Cost of Living Part 2 - Alajuela 2008

Part 2 of our assessment of *our* cost of living in Costa Rica...

To Restate for emphasis :-D... An assessment of the cost of living is meaningless unless you know *how* we lived.

In Alajuela, our most representative month was January, 2008. We were renting a 2 bedroom, 1 bath (plus very small "maid's quarters"), unfurnished apartment in a large city. We had no car, no land line phone, no post office box, no cable TV (no TV, for that matter), and water was included in the rent. We had 2 cell phones by this time (yay!). We went to internet cafes several times each week. We ate out at restaurants an average of 1.4 meals per day - still not extravagant at less than $5 each. We shopped at the local supermarkets, and central market, and went once to the feria. We skipped using a housekeeper, and by this time I was doing our laundry (by hand). We no longer had USA medical insurance, but had joined the Caja. Our total for the month, including averaged one-time-only purchases was $1,106.

Here is the breakdown of costs:

1/1/2008 through 1/31/2008 (in U.S. Dollars)

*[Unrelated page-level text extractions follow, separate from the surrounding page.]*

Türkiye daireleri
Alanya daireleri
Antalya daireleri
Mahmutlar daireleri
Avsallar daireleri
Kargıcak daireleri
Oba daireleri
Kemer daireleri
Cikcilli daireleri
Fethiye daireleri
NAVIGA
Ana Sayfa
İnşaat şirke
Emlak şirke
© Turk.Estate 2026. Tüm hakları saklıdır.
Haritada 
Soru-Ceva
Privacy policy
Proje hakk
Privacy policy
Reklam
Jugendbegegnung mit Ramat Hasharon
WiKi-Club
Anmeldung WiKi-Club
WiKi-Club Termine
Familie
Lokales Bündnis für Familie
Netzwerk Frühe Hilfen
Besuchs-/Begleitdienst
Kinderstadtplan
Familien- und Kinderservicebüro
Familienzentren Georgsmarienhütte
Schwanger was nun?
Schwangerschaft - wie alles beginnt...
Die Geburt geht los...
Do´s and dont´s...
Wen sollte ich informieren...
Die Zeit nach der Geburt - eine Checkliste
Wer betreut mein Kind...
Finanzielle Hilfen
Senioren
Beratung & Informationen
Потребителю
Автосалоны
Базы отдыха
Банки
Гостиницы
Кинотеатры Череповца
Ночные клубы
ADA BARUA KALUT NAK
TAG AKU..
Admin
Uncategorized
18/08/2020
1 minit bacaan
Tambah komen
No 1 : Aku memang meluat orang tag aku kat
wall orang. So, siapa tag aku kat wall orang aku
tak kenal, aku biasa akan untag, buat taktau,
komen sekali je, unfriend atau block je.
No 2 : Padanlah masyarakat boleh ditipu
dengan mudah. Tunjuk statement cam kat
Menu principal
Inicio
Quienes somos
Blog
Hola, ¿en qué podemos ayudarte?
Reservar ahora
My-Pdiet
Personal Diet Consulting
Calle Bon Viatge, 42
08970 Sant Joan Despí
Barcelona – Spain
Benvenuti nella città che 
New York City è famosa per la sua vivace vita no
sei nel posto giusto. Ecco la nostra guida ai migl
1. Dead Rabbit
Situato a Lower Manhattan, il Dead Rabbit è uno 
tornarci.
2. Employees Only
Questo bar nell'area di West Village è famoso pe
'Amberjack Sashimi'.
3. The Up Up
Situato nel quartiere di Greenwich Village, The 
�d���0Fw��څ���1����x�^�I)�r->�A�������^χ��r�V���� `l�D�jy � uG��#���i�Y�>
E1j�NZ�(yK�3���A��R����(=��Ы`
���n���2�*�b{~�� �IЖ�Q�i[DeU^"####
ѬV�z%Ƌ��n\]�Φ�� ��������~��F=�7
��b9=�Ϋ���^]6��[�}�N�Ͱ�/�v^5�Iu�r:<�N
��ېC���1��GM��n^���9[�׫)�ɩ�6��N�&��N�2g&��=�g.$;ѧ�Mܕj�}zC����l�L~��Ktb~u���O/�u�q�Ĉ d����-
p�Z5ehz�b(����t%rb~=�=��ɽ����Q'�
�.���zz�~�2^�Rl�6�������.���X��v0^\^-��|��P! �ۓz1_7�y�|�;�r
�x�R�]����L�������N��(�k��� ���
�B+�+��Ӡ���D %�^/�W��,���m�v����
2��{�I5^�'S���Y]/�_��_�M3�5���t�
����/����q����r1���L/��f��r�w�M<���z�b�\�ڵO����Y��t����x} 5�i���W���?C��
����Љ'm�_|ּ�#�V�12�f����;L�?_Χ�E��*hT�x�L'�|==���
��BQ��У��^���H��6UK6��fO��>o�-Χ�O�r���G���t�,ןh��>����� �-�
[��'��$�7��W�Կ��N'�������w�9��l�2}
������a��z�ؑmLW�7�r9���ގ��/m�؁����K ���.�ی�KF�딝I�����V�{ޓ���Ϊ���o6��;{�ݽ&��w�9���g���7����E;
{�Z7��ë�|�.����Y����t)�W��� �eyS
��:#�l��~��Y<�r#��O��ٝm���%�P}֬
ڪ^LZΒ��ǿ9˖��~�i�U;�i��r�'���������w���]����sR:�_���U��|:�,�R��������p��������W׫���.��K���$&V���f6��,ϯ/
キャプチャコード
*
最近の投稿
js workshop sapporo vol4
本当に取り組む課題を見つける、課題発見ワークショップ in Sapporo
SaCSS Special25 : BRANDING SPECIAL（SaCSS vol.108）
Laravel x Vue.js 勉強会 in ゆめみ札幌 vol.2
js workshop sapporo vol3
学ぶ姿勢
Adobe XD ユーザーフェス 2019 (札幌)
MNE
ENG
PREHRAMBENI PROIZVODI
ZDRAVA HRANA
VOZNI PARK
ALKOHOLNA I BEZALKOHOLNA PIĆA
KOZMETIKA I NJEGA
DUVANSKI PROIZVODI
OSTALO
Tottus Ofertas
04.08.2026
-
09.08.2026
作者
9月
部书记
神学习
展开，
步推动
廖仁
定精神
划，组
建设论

Item - Dollars - Averaged One-time
-----------------------------------------
Dining Out - $267
Groceries - $346
Rent - $234
CCSS (Caja) - $61
Doctors - $12
Medicine - $83
Local Travel (bus, taxi) - $27
Internet - $8
Electric - $16
Gas (cooking) - $0 - $3
Cellular Phone - $11
Long Distance - $9
Local Telephone - $12
Miscellaneous (refund) - $0 -$12
Subscriptions, dues - $0 - $7
Bank Charges - $0 - $3
Clothing - $0 - $4
Purchase Cell phones - $0 - $12
Cell phone deposit - $0 - $2
Gas canister - $0 - $1

Total => $1,086 + $20 = $1,106

Part 1 is our cost of living in Orosí in May 2007, and part 3 is our cost of living in San Pedro in early 2009.

2 comments:

stanhopi said...

It's great to see your price comparisons between Orosi and San Pedro (SJ). Yours give a better sense of the cost of living in CR than many others that I have read. Of course it helps if one can adapt to local ways and commodities and not live 'high-on-the-hog', so to speak, trying to maintain all those usual things we were familiar with from 'back home'.

Another thing that I feel is very useful for the person wanting to come to CR to cut costs somewhat, is that you have shown here that rents can be had for decent places for well under US$300 per month. It always concerned me that everything I was seeing online for rentals was around $400 and up.

Eventually I found a place in Alajuela for only US$236 per month that I am quite happy with. I had always felt that there had to be decent places at reasonable prices as the Ticos have to live somewhere, too, and not at gringo-based rents either. Being patient and keeping an eye out proved that was correct.

Cheers!

Paul M.
==

Julie said...

re: rents - too true! It drives me a little batty when I see ads for $1500/month. All it takes is a different way of looking for a place than we are used to, and a little adjustment in what we are used to expecting. I suppose if you want everything to be "just like home" then you could end up paying for it. But why? :-)

re: price comparisons - you also have to remember that these are not just different towns, but are different years as well. In the last year, there was a heck of a hike in the cost of living all over the country. We not only moved to a more expensive area, but general costs are higher now. So, we *are* cutting back a bit, as you will see in part 3 (SP).

thanks for the comments, Paul! keep 'em coming!